EXTRACT PROVIDED.
=-=-=
I have arrived in Buenos Aires. Travel was pretty simple, and the flight proceeded without much turbulence (thank goodness). Unfortunately, I had a seat between windows (and over the wing) so I didn’t have much of a view. While we flew over Brazil, I thought I saw Rio and Sao Paolo in the distance (I’m not sure if this is geographically possible). I also thought I saw a huge island at one point until I realized I was staring at the engine in the early morning light.

Once I was at the airport, with help from the research group PA, I got a taxi into the city. The cost was ARS$250 ($ are Argentinian pesos) and the journey, at rush hour, took about an hour. Cell coverage is pretty good despite the high rise nature of the city, and my phone automatically connected to the Claro cell network with a full set of bars (remembering to turn off data roaming). The roads are very wide and marked with lane markings, although this seems to mean very little here (but perhaps that was just my taxi driver). The outer barrios look pretty bleak from the road, but on arriving in the city itself, Capital Federal, everything becomes more closely packed. The buildings get gradually more impressive and taller and taller with overpasses crossing over smaller buildings.

My first impression of the city is that it is like a cross between every European city you’ve ever visited crossed and an apocalyptic film version of New York. We drove past a park that was full of dogs; some tied to trees and others just wandering about; I’m not sure what they were doing there. We passed a market on the side of the road with a huge basket of sweet potatoes and yams. As we pulled up to my building, I noticed building work opposite the building: the scaffolding is best not scrutinized, and I think anyone working for the HSE would probably have had a fit of apoplexy.

I arrived and met my flatmate, Peto, showed me around the apartment. I am living in an area called Palermo (although, I was in error when I wrote that, and it is, in fact, Barrio Norte). It is fairly central; about half way between the microcentro and the chemistry faculty. After I had unpacked, I took a walk around the city. With no real plan, I just wandered and ended up at the Plaza de Republica de Chile. I sat in the park looking at the huge trees (Jacaranda), and watching the planes from the nearby Jorge Newberry airport taking off (a mildly terrifying sight). I wandered along Avenida del Libertador towards the centre of the city, passing the Academy of Arts and the Faculty of Law and Social Science (an incredibly impressive building). Walking further, towards Avenida Alvear, where there are some upscale shops, I passed through a small park with huge trees (Ficus) with the most incredible root systems and birds making the most extraordinary noises. I wandered further to Avenida Callao in search of a shop to buy a SIM card for my phone. I stopped in a Starbucks (yes, I know, but I was pretty tired by this point, and I needed free WIFI) for a quick break and to check the map.
=-=-=
REQUIREMENT. Please resume the account of arriving in Buenos Aires, starting right after its final sentence.

AVAILABLE DATA.
=-=-=
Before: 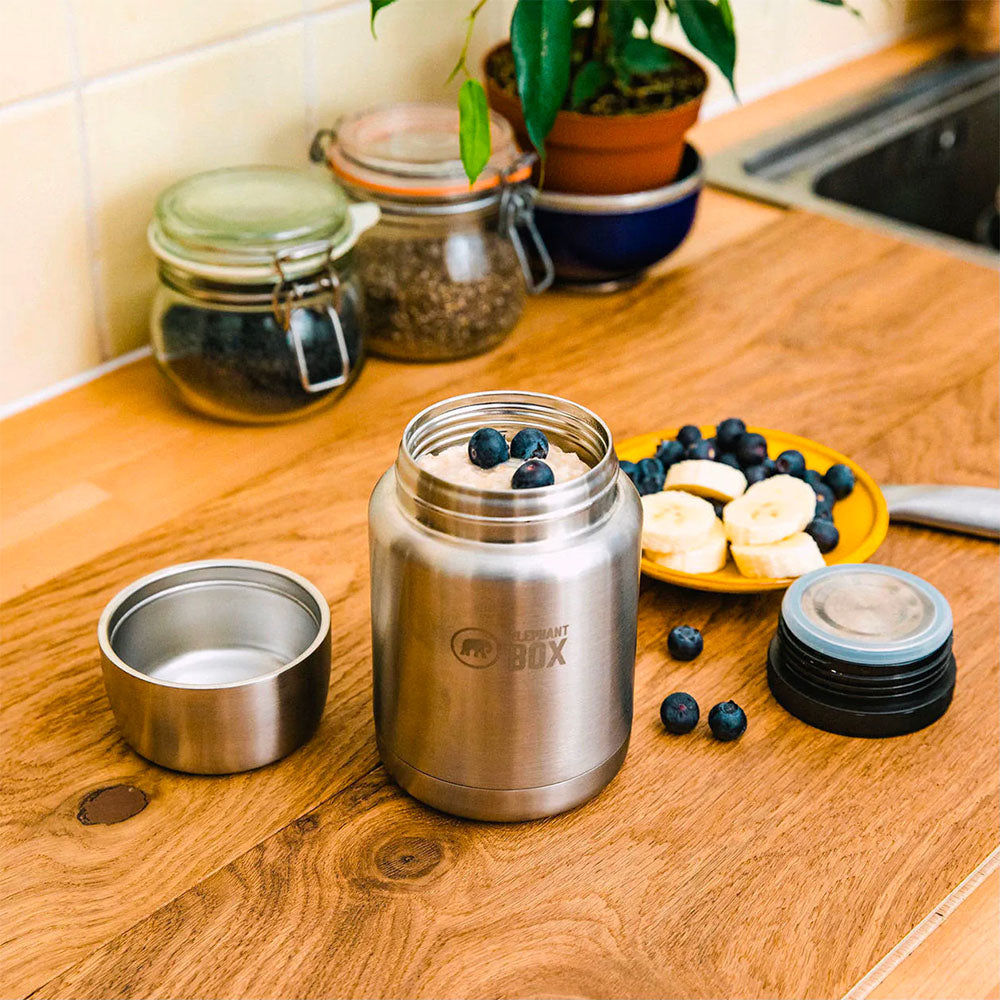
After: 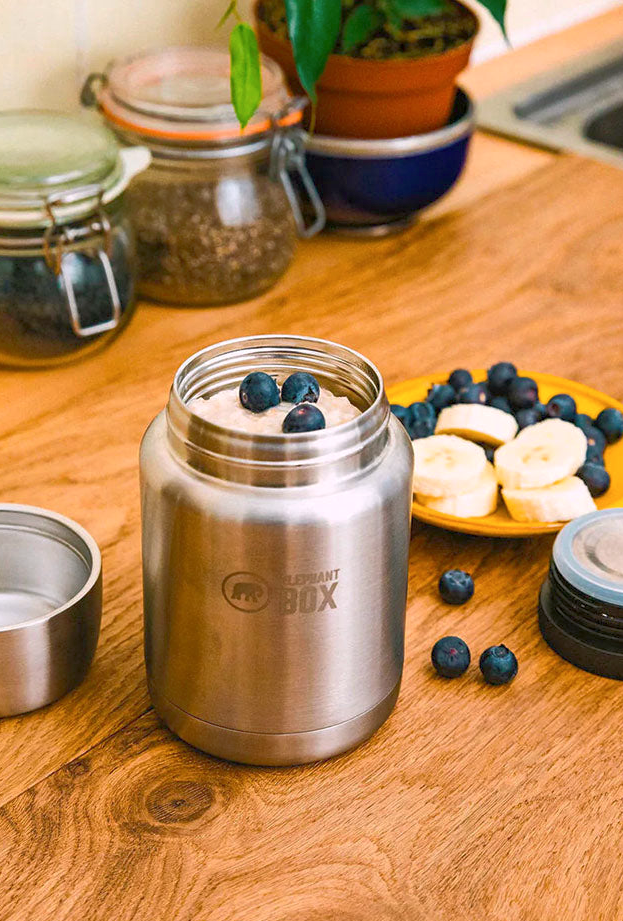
=-=-=
OUTPUT FOR THIS TASK.
I found myself in Avenida Santa Fe and wandered aimlessly along it. Occasionally walking into shops and having a look around. I stumbled across ‘El Ateneo’, which is an old theatre converted into an amazing bookshop. I bought a SIM from a kiosk. I needed a micro SIM, but it turns out you can just cut off the card around the chip and turn a regular sized SIM card into a micro SIM; it cost $10. After lots more wandering, I found my way back to Calle Agüero and went into a branch of Carrefour to buy some provisions: food is surprisingly expensive.

Back at the apartment, I made some supper (an exciting dish of pasta with butter and an egg) and had a chat with my other flatmate, Milena. I was feeling pretty tired after all of the walking, so I had a quiet, and early, night. My sleep was rather ruined by the fact that I woke up at 0530 (0930 UK time). I have a meeting with my boss this morning, (in an hour) to try and sort some things out.

So, my first impressions.

  • The city is huge (and I mean huge).
  • There are dogs everywhere.
  • There are no rules of the road.
  • A green man doesn’t mean it’s safe to cross just that maybe, just maybe, it’s slightly safer to cross.
  • People actually queue here.
  • Opening times are weird.
  • I’m so glad I brought some Marmite with me.
  • It’s pretty beautiful in a very odd and unique way.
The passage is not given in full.